PLP began in 2019 when Damante had conversations with her mother about her experiences as a queer person and how she came to terms with her sexuality in high school. Although she watched shows such as “Glee” and “Pretty Little Liars” that had great queer representation, she knew that “it would’ve made a huge difference” if she had seen this as a kid.

“I was a huge reader as a kid and my mom had a lot of great books in our library about interfaith families and adoption,” said Damante. “I come from an interfaith family and have family members who are adopted, so she had diverse books in that way but never really had LGBTQ inclusive books.”

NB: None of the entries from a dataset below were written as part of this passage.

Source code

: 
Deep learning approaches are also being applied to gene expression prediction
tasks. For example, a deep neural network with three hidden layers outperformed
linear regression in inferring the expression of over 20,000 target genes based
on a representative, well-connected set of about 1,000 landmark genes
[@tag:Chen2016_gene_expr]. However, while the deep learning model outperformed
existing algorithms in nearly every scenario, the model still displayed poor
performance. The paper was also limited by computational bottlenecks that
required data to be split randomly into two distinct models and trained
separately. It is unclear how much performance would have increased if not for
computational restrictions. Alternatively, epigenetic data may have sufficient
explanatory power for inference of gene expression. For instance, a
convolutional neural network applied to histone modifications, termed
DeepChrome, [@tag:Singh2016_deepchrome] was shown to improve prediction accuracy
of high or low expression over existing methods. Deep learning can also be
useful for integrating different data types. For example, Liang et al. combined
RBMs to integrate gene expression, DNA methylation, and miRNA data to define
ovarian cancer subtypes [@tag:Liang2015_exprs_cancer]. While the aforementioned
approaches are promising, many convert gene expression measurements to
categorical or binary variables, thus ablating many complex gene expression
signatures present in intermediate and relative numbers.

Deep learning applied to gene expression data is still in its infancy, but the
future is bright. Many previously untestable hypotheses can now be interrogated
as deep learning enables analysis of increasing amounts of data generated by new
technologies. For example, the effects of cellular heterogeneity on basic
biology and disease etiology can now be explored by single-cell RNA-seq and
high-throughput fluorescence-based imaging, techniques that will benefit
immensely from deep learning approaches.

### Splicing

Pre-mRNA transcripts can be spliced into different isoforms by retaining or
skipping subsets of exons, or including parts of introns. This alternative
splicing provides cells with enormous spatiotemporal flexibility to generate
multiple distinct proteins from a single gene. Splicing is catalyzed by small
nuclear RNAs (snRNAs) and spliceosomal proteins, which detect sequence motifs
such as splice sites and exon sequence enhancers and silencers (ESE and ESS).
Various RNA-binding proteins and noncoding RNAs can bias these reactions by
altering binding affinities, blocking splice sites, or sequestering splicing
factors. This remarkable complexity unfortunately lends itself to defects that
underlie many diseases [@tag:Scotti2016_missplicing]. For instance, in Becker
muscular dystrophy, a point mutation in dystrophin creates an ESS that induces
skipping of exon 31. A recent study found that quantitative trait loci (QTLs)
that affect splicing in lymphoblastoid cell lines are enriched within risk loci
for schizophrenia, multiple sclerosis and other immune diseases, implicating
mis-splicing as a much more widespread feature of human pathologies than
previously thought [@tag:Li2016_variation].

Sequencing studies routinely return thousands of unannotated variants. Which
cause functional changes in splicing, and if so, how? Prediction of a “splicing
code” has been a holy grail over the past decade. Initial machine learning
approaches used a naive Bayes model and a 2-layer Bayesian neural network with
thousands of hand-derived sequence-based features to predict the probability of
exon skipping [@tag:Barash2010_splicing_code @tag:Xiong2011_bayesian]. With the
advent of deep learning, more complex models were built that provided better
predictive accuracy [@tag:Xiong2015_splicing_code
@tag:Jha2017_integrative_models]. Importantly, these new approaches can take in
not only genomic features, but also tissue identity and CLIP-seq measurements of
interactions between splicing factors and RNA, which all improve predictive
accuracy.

This motivated the mother-daughter duo to start an organization that donates LGBTQ-inclusive books to classrooms from pre-K to third grade.

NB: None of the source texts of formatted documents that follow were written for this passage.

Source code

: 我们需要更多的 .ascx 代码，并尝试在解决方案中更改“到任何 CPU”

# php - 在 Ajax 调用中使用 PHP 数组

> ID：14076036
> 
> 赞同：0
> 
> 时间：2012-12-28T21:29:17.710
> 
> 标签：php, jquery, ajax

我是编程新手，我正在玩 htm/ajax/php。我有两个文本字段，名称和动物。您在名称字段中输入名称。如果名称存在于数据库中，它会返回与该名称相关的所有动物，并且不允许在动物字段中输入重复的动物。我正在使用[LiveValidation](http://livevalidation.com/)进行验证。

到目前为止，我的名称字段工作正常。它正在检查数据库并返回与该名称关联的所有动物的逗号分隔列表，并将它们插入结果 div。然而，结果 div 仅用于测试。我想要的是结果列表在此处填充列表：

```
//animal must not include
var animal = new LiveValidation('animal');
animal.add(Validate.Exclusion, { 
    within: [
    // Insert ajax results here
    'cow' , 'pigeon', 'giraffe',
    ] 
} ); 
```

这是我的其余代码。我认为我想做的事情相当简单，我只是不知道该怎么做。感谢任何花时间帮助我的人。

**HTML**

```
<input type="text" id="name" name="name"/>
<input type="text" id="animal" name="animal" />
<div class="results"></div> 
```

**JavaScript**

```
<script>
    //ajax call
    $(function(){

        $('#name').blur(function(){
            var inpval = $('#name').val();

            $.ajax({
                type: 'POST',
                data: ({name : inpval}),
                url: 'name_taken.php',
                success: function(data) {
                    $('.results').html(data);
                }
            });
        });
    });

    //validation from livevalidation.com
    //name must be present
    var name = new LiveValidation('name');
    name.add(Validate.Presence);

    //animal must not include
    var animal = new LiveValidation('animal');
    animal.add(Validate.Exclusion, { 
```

They posted a Google form to social media that was reposted by GLAAD, where Damante had interned, and amplified by LGBTQ activist Kristin Russo. Teachers would put in requests for books and this allowed PLP to start an email chain that they could also use to solicit donations. 

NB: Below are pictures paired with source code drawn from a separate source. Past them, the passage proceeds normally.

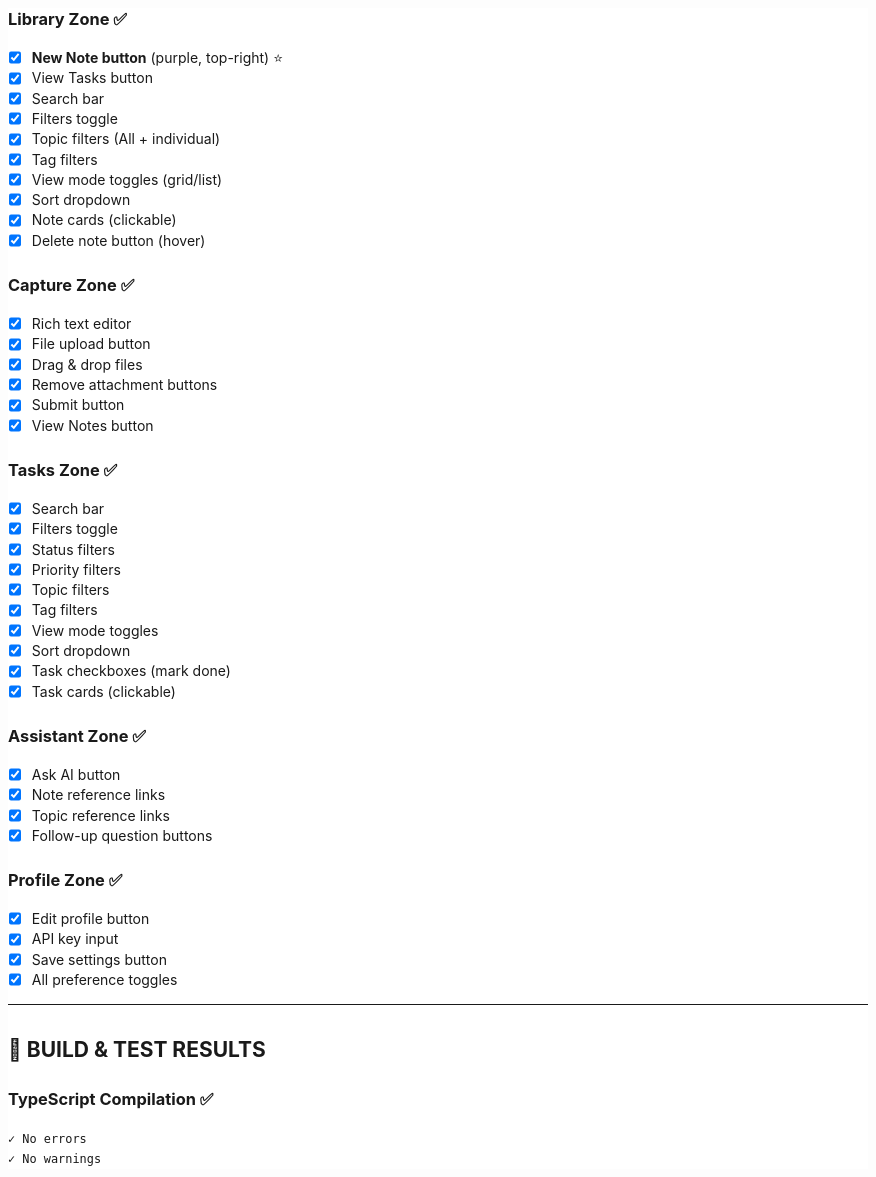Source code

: ### **Library Zone** ✅
- [x] **New Note button** (purple, top-right) ⭐
- [x] View Tasks button
- [x] Search bar
- [x] Filters toggle
- [x] Topic filters (All + individual)
- [x] Tag filters
- [x] View mode toggles (grid/list)
- [x] Sort dropdown
- [x] Note cards (clickable)
- [x] Delete note button (hover)

### **Capture Zone** ✅
- [x] Rich text editor
- [x] File upload button
- [x] Drag & drop files
- [x] Remove attachment buttons
- [x] Submit button
- [x] View Notes button

### **Tasks Zone** ✅
- [x] Search bar
- [x] Filters toggle
- [x] Status filters
- [x] Priority filters
- [x] Topic filters
- [x] Tag filters
- [x] View mode toggles
- [x] Sort dropdown
- [x] Task checkboxes (mark done)
- [x] Task cards (clickable)

### **Assistant Zone** ✅
- [x] Ask AI button
- [x] Note reference links
- [x] Topic reference links
- [x] Follow-up question buttons

### **Profile Zone** ✅
- [x] Edit profile button
- [x] API key input
- [x] Save settings button
- [x] All preference toggles

---

## 🧪 BUILD & TEST RESULTS

### TypeScript Compilation ✅
```
✓ No errors
✓ No warnings
```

It wasn’t until Damante posted to Pantsuit Nation, a Facebook group that rallied Hillary Clinton supporters during her 2016 presidential run, that PLP garnered interest from hundreds of teachers. This led to a celebrity campaign video where actors Nicole Maines, Theo Germaine, and Darryl Stephens, among others, emphasized the importance of LGBTQ literature in classrooms. 

Since 2019, the organization has raised more than $140,000 in grants and donations and donated over 8,000 books. 

Dylan Moss, a kindergarten teacher in Albany, N.Y., is among those who have benefitted from PLP’s efforts. 

During a quest for more diverse and inclusive books for his classroom, he stumbled upon PLP’s website between 2020 and 2021 and reached out to the organization. Since then, he has been actively involved in PLP’s efforts and is now a member of the advisory committee that helps to create lesson plans that accompany the books.

“Biases start to get formed [in kindergarten], so I like to help [my students] create better narratives,” said Moss in a Zoom interview. “It’s easier to learn it now than to take away all the negative biases they have from everyday society, family, and just being around other humans.”

Moss also added, over email, that when discussing diverse topics in the classroom, conversations are aligned with social studies standards. 

“I’d rather [my students] understand that people are different and that there’s a reason we’re different and that we should love that we’re different,” he said on Zoom. “You don’t have to go deep into the ideas necessarily. You can just give them the basis of what you’re saying and kind of let them take it from there.” 

For Lisa Forman, Damante’s mom and co-founder and executive director of PLP, approaching education this way is not only a form of allyship and advocacy, it’s “standing up for what’s right.”

The first half of the 2022-2023 school year saw 1,477 attempts to ban 874 individual book titles, 26% of which had LGBTQ characters or themes, according to data from Pen America, an organization that advances human rights and literature causes in the United States and worldwide. 

In 2022, the Washington Blade reported that a Loudoun County, Va., school board voted to remove “Gender Queer: A Memoir,” an illustrated autobiography by non-binary author Maia Kobabe that contains descriptions and comic book style drawings of sexual acts that Kobabe uses to tell the story of the journey and struggle in discovering the author’s gender identity.

“As much as these books are for the queer kids in the classroom, they’re for every kid,” said Forman. “We’re doing this not just for the queer kids…we want to normalize the idea of being queer in the classroom.”

Looking to the upcoming celebrity panel, Damante wants to leave attendees feeling inspired enough to own their narratives, whether they identify as queer or not. 

“If teachers are able to see the impact of these queer stories then they’ll understand why it’s important for them to share the books,” she said.